The US Supreme Court on Jan. 11 agreed to hear a petition by
the American Trucking Associations against aspects of the Port of Los Angeles’ anti-pollution
initiative known as the Clean Trucks Program.
The program, which was established in 2008, includes a set
of criteria under which drayage trucks and their drivers can enter the port.
Included in the criteria is a stipulation that drivers must be employees of the
companies they haul goods for, not independent operators, which until that
point, the vast majority of truckers were.
The ATA is challenging numerous aspects of the regulations,
including the employee mandate. The case has been making its way through the
legal system since not long after the program was announced.
In September 2011, a three-member Ninth Circuit Court of
Appeals panel ruled that the port couldn't require thousands of port-servicing
independent truckers to become trucking firm employees. However, the appellate
panel split 2-1 in favor of the port on four separate truck plan issues opposed
by the ATA, including an off-street parking provision, financial capability
requirement, maintenance provision and placard requirement.
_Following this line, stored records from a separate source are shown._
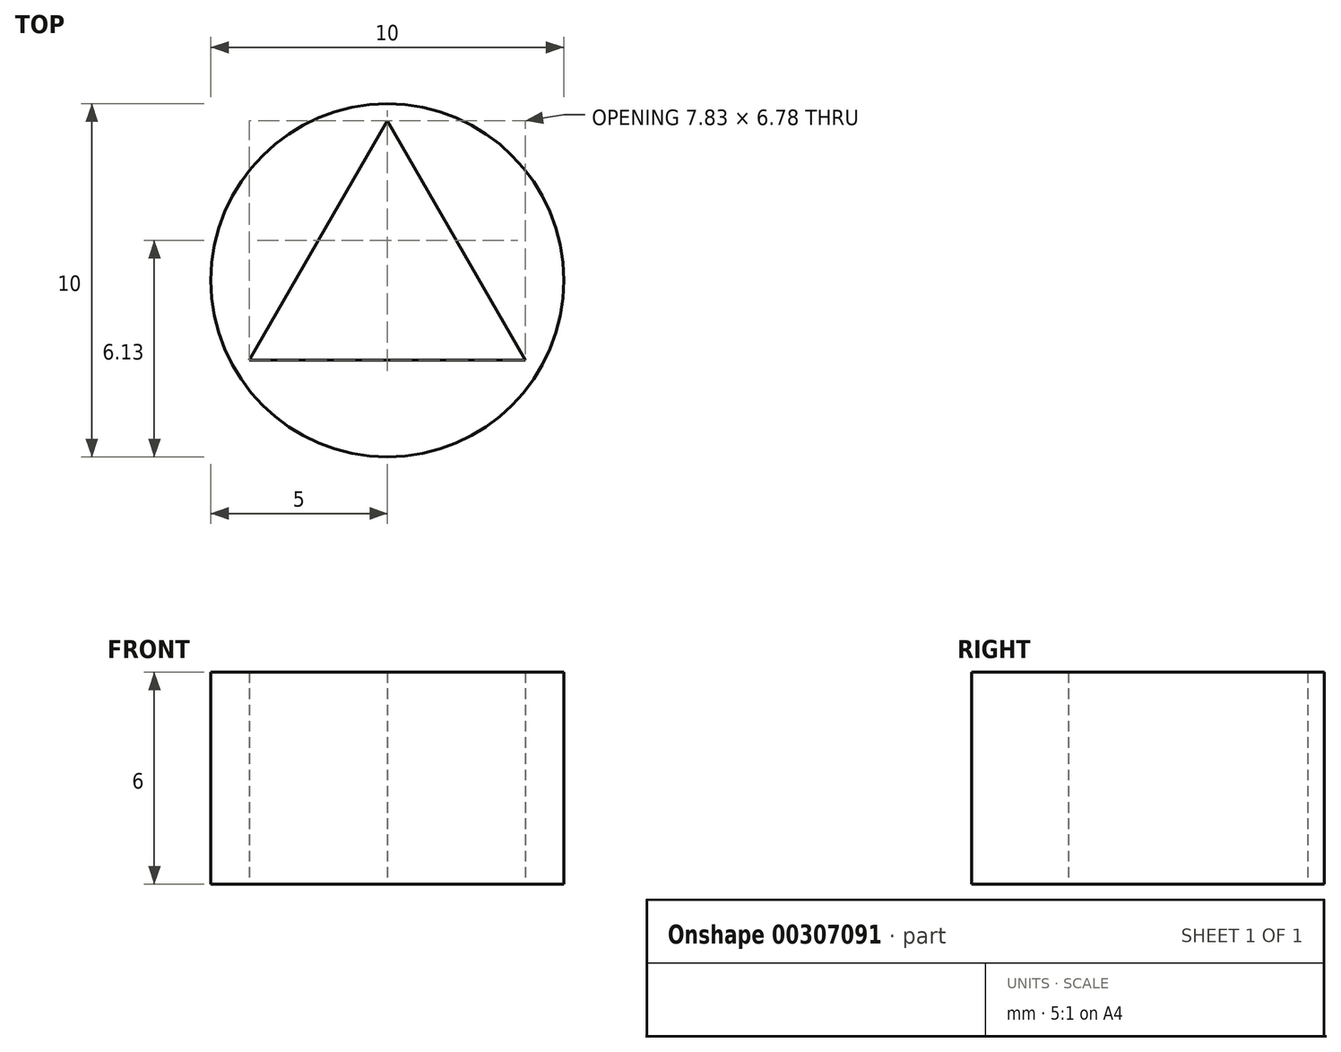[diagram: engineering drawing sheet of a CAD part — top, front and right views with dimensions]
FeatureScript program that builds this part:
annotation { "Feature Type Name" : "Feature", "Feature Type Description" : "" }
export const myFeature = defineFeature(function(context is Context, id is Id, definition is map)
    precondition{}
    {
        {
            assignVariable(context, id + "F0", {"name" : "Height", "anyValue" : 6});
        }
        {
            var Q0;
            Q0=qCreatedBy(makeId("Top.planeOp"),FACE);
            var sketch = newSketch(context, id + "F1", { "sketchPlane" : qUnion([Q0])});
            skCircle(sketch, "E0", {"center": v(0, 0) * mm, "radius": 5 * mm});
            skCircle(sketch, "E1.cCircle", {"center": v(0, 0) * mm, "radius": 2.26 * mm, "construction": true});
            skLineSegment(sketch, "E1.0", {"start": v(0, 4.52) * mm, "end": v(3.91, -2.26) * mm});
            skLineSegment(sketch, "E1.1", {"start": v(3.92, -2.26) * mm, "end": v(-3.92, -2.26) * mm});
            skLineSegment(sketch, "E1.2", {"start": v(-3.92, -2.26) * mm, "end": v(0, 4.52) * mm});
            skPoint(sketch, "E1.0.midPoint", {"position": v(1.96, 1.13) * mm});
            skSolve(sketch);
        }
        {
            var Q0;
            Q0=makeQuery(id+"F1.imprint","IMPRINT",FACE,{"disambiguationData":[TD([[makeQuery(id+"F1.imprint","IMPRINT",EDGE,{"derivedFrom":sQuery(id+"F1.wireOp",EDGE,"E0")}),1.0]])]});
            extrude(context, id + "F2", {"entities" : qUnion([Q0]), "depth" : (getVariable(context, 'Height')) * mm});
        }
    });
The ATA took the case to the Supreme Court for review in
October 2011. In their Jan. 11 decision, the justices said they would hear the
case this spring and likely issue a decision by July.
“The port’s rules challenged by ATA, which range from a
requirement that carriers display port-mandated information on the sides of
trucks entering and leaving the port, to a requirement that trucks conform to
the port’s off-street parking rules even when not on port property, have
nothing to do with improving air quality,” ATA President and CEO Bill Graves said.
“We are pleased the Supreme Court will review the erroneous decision of the
appellate court.”
The ATA has denied contentions that it’s case, American
Trucking Assn. vs. the City of Los Angeles, is being pursued because it opposes
the environmental aspects of the Clean Trucks Plan.
“ATA has challenged these provisions because we believe they
are incompatible with Congress’ command that state and local governments may
not regulate motor carrier decisions relating to prices, routes and services,”
Graves said. “Our objections to the Port's program have always been
business-related, and not, as certain reactionary groups have asserted, out of
a desire to cling to polluting ways.”
The Port of Long Beach, which was also a defendant in the
original lawsuit, reached a court-approved settlement with the ATA in 2009
allowing the port to implement all environmental aspects of the truck plan, as
well as most of the non-environmental aspects. The Long Beach version of the
truck plan never called for an employee-only mandate.